- Prompt -
Copy the lines below character for character, from the first line through the line containing "program dan kegiatan", including that line.

Source records
------------------------

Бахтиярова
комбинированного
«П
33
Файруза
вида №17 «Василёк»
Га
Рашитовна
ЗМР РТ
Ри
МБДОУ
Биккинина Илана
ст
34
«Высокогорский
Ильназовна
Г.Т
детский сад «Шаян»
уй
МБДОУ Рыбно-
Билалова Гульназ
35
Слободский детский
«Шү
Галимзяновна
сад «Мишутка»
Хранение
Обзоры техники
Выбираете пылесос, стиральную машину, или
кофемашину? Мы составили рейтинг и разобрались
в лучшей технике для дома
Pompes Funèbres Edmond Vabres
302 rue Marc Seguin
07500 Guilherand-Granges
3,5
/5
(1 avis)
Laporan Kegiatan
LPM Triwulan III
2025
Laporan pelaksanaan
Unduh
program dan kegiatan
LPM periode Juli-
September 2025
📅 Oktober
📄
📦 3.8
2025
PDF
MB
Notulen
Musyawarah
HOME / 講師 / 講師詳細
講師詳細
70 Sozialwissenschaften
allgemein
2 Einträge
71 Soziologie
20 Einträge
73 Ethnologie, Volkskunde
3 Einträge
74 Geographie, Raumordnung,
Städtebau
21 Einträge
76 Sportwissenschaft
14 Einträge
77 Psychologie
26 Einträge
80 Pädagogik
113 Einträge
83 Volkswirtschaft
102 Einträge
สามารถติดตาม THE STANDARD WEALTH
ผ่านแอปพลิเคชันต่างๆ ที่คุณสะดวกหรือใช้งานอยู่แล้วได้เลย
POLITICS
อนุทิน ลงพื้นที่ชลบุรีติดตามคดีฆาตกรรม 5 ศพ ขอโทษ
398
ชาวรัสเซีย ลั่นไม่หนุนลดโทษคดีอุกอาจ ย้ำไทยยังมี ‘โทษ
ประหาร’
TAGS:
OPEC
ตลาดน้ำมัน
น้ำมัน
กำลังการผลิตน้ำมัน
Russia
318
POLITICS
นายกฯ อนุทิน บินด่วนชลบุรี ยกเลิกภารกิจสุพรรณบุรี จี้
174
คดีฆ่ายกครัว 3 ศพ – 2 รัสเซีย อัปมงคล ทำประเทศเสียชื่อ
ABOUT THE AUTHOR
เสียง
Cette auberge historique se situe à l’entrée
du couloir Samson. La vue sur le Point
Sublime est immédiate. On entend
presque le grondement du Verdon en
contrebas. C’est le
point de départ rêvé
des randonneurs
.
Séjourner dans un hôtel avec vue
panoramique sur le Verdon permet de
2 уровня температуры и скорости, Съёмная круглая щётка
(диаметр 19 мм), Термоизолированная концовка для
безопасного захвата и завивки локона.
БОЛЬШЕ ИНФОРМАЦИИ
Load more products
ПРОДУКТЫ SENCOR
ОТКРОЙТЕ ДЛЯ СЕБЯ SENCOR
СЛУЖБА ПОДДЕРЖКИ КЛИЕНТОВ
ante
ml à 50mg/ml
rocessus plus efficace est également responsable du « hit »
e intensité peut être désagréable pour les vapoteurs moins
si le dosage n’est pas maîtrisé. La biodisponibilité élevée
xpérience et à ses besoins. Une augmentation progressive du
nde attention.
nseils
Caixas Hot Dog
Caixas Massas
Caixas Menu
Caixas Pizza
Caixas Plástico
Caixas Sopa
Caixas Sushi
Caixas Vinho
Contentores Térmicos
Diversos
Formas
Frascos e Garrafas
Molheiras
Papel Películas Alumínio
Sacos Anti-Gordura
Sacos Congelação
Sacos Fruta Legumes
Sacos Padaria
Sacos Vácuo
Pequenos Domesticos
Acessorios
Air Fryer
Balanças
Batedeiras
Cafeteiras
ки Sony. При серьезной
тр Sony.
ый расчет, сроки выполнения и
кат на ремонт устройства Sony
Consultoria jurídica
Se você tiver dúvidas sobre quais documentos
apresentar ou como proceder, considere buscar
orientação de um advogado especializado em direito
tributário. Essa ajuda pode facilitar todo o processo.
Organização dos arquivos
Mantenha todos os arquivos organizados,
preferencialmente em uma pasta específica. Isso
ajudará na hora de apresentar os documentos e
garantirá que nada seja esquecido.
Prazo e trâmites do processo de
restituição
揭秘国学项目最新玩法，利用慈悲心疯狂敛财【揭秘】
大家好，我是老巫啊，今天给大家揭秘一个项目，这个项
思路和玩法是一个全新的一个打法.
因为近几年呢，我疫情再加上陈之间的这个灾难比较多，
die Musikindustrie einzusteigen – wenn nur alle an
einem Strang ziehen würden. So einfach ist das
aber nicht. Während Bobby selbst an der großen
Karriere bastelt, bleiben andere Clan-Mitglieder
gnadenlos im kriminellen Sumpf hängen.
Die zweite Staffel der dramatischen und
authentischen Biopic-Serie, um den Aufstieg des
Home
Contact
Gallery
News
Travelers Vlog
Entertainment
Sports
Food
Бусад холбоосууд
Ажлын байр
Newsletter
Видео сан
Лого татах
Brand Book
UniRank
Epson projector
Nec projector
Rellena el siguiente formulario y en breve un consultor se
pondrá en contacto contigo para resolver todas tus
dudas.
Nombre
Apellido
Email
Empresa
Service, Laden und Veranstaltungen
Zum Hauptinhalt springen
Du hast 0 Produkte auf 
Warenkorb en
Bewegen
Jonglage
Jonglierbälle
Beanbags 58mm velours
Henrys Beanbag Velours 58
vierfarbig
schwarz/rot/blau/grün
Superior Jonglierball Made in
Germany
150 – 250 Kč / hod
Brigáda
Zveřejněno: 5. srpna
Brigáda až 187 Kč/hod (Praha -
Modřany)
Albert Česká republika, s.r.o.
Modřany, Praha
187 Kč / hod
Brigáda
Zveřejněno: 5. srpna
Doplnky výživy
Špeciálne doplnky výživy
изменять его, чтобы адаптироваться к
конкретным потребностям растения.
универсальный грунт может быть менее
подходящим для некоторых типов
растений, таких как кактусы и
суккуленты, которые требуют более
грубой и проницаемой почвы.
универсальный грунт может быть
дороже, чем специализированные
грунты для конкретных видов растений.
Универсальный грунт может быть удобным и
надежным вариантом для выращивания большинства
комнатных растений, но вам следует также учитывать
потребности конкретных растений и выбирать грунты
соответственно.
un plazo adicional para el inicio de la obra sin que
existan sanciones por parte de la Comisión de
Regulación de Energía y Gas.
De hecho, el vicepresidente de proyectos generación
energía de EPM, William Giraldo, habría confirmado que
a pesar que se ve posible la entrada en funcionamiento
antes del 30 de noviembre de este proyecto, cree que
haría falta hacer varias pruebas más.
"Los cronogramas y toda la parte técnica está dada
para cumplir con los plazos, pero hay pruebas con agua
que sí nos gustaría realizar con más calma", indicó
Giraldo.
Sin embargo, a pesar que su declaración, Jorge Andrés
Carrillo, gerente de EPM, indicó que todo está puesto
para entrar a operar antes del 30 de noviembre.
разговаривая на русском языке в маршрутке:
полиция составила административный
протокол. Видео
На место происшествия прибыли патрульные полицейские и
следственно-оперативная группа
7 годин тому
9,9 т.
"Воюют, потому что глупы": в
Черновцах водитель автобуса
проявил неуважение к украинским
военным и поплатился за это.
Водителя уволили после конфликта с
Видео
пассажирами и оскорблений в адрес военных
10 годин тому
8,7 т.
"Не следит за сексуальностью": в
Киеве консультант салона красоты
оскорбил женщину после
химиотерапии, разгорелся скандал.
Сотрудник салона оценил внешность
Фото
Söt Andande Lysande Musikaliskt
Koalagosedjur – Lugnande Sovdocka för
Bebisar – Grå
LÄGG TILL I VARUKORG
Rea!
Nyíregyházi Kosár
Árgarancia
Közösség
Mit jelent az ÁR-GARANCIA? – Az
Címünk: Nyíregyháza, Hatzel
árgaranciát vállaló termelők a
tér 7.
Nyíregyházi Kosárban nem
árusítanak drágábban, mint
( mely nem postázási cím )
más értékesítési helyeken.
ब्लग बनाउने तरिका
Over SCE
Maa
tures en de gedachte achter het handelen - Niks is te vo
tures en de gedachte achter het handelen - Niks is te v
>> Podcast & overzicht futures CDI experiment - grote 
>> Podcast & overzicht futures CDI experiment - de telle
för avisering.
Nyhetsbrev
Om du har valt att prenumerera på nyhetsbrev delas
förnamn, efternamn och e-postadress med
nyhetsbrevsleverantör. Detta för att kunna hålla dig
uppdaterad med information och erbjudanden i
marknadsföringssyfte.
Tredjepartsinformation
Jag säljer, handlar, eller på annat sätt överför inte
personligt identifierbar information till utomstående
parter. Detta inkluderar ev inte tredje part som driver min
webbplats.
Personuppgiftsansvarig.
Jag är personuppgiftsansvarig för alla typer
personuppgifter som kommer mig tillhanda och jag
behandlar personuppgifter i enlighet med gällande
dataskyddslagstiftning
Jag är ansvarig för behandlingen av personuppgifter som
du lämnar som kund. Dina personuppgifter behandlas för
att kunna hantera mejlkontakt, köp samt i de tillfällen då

------------------------

- Response area -
Бахтиярова
комбинированного
«П
33
Файруза
вида №17 «Василёк»
Га
Рашитовна
ЗМР РТ
Ри
МБДОУ
Биккинина Илана
ст
34
«Высокогорский
Ильназовна
Г.Т
детский сад «Шаян»
уй
МБДОУ Рыбно-
Билалова Гульназ
35
Слободский детский
«Шү
Галимзяновна
сад «Мишутка»
Хранение
Обзоры техники
Выбираете пылесос, стиральную машину, или
кофемашину? Мы составили рейтинг и разобрались
в лучшей технике для дома
Pompes Funèbres Edmond Vabres
302 rue Marc Seguin
07500 Guilherand-Granges
3,5
/5
(1 avis)
Laporan Kegiatan
LPM Triwulan III
2025
Laporan pelaksanaan
Unduh
program dan kegiatan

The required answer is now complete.